"Ibu pasti menganggap saya penuh kepalsuan karena tulisan-tulisan itu," gumamku.
Bu Hani menggeleng. "Kamu salah, El. Kami tidak pernah menganggapmu seperti itu. Bagi kami, kamu adalah siswa menakjubkan yang mampu menulis fiksi dengan diksi yang indah dan alur yang menawan. Seperti yang saya katakan tadi, kemampuan bahasamu di atas rata-rata anak seusiamu.
"El. Bukalah hatimu, Nak! Jangan selalu berpikir negatif tentang kami para guru dan juga tentang teman-temanmu. Kamu tahu, sebenarnya di sini, banyak sekali siswa yang menyukai tulisanmu. Banyak siswa yang menyayangimu dan ingin berteman denganmu. Sayang kamu terlalu tertutup dan minder karena kondisi keluargamu."

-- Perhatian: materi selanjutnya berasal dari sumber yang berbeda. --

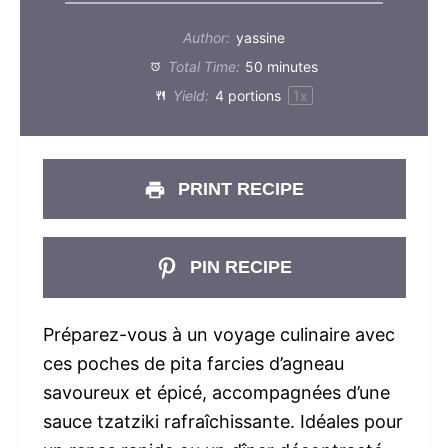
Author:
yassine
Total Time:
50 minutes
Yield:
4
portions
1
x
PRINT RECIPE
PIN RECIPE
Préparez-vous à un voyage culinaire avec
ces poches de pita farcies d’agneau
savoureux et épicé, accompagnées d’une
sauce tzatziki rafraîchissante. Idéales pour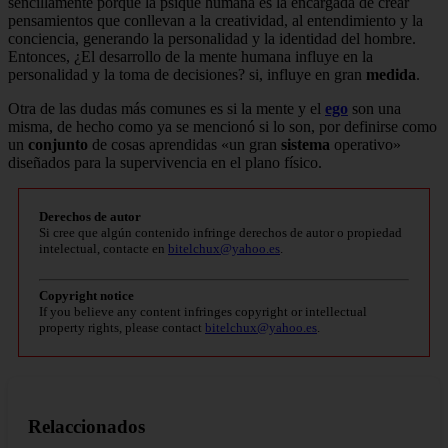
sencillamente porque la psique humana es la encargada de crear
pensamientos que conllevan a la creatividad, al entendimiento y la
conciencia, generando la personalidad y la identidad del hombre.
Entonces, ¿El desarrollo de la mente humana influye en la
personalidad y la toma de decisiones? si, influye en gran
medida
.
Otra de las dudas más comunes es si la mente y el
ego
son una
misma, de hecho como ya se mencionó si lo son, por definirse como
un
conjunto
de cosas aprendidas «un gran
sistema
operativo»
diseñados para la supervivencia en el plano físico.
Derechos de autor
Si cree que algún contenido infringe derechos de autor o propiedad
intelectual, contacte en
bitelchux@yahoo.es
.
Copyright notice
If you believe any content infringes copyright or intellectual
property rights, please contact
bitelchux@yahoo.es
.
Relaccionados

Aku menghela napas panjang. Ya, Bu Hani benar. Selama ini, aku memang terlalu egois. Tak pernah peduli dengan teman-teman lain, dan hanya sibuk dengan urusanku sendiri. Tapi itu karena aku takut diejek karena sering bolos. Aku takut dihina karena sering menunggak uang pembayaran sekolah. Masih ingat ketika aku dimarahi bendahara kelas karena aku tidak punya uang sepeser pun untuk membayar iuran. Padahal bukan niatku untuk sengaja tidak membayar. Mereka pun tahu, aku tidak pernah punya uang saku sekadar untuk jajan dan sarapan di kantin. Aku tak pernah tahu seperti apa kantin sekolahku sendiri. Kenapa mereka marah karena aku tidak bisa bayar iuran kelas?
"Mungkin sudah agak terlambat karena kamu sudah kelas tiga SMA. Tapi, tidak ada salahnya jika saya mulai sekarang." Bu Hani bangkit dari duduknya. Dia mengambil sebuah majalah remaja di mejanya. "Saya ingin menawarkan kepadamu untuk membuat majalah sekolah."
"Wah!" Aku berseru spontan. "Serius, Bu?"
Bu Hani tersenyum melihatku kembali bersemangat. Aku sampai tersipu malu dibuatnya.
"Iya. Tentu saja saya serius. Kamu bisa mulai membuat konsepnya malam nanti. Tim redaksinya besok bisa kita susun dengan dipandu Pak Hafiz (Pengajar Bahasa Indonesia). Kita juga akan berusaha mencari sponsor untuk majalah sekolah ini. Oh ya, dan juga, setiap penulis naskah akan mendapatkan honor. Bagaimana?"
"Setujuuu!" Aku memekik gembira lalu tanpa sadar memeluk Ibu Kepala Sekolah yang anggun dan baik hati ini. Ya, Bu Hani adalah guru paling keren dan juara satu di hatiku. "Terima kasih, Bu!"
"Sama-sama, El," jawabnya. "Sudah, sana pulang. Sudah sore. Bisa dicariin mamamu nanti."
Aku tertawa. Setelah bersalaman, segera aku berlari pulang. Langkahku terasa demikian ringan kali ini. Mungkin karena banyak sekali beban pikiran yang mendadak jatuh di ruang kepala sekolah tadi.